*EXERCISE DIRECTIONS*. Copy nothing but the lines below running from the line containing "of the system." through the line containing "other system resources.", both end lines included.

(Saved data entries)
= Beginning of Section =

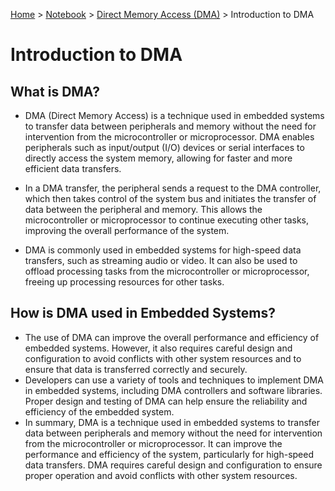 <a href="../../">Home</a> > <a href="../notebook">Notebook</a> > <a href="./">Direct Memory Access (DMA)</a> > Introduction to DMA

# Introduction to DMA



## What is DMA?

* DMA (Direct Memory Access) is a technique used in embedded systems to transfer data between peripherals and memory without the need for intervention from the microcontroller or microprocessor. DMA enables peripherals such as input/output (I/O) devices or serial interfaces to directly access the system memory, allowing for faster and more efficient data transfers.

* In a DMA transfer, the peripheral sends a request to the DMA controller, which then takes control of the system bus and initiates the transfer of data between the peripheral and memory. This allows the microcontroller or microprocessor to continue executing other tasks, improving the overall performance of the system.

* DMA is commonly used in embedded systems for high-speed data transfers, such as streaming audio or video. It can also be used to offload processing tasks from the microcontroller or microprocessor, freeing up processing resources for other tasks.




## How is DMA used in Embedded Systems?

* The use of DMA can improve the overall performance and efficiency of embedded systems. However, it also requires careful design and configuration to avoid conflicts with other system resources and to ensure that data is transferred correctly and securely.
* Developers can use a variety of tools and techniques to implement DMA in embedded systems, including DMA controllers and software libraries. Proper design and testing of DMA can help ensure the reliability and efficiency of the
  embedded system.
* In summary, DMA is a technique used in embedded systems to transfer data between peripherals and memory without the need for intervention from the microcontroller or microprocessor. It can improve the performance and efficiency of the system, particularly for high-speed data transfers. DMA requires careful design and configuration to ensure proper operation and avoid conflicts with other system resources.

= End of Section =
= Beginning of Section =

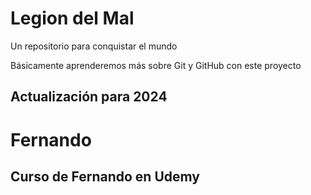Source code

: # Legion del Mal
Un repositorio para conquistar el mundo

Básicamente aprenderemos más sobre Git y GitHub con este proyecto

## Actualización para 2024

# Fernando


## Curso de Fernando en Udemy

= End of Section =

*ANSWER*.
* In a DMA transfer, the peripheral sends a request to the DMA controller, which then takes control of the system bus and initiates the transfer of data between the peripheral and memory. This allows the microcontroller or microprocessor to continue executing other tasks, improving the overall performance of the system.

* DMA is commonly used in embedded systems for high-speed data transfers, such as streaming audio or video. It can also be used to offload processing tasks from the microcontroller or microprocessor, freeing up processing resources for other tasks.




## How is DMA used in Embedded Systems?

* The use of DMA can improve the overall performance and efficiency of embedded systems. However, it also requires careful design and configuration to avoid conflicts with other system resources and to ensure that data is transferred correctly and securely.
* Developers can use a variety of tools and techniques to implement DMA in embedded systems, including DMA controllers and software libraries. Proper design and testing of DMA can help ensure the reliability and efficiency of the
  embedded system.
* In summary, DMA is a technique used in embedded systems to transfer data between peripherals and memory without the need for intervention from the microcontroller or microprocessor. It can improve the performance and efficiency of the system, particularly for high-speed data transfers. DMA requires careful design and configuration to ensure proper operation and avoid conflicts with other system resources.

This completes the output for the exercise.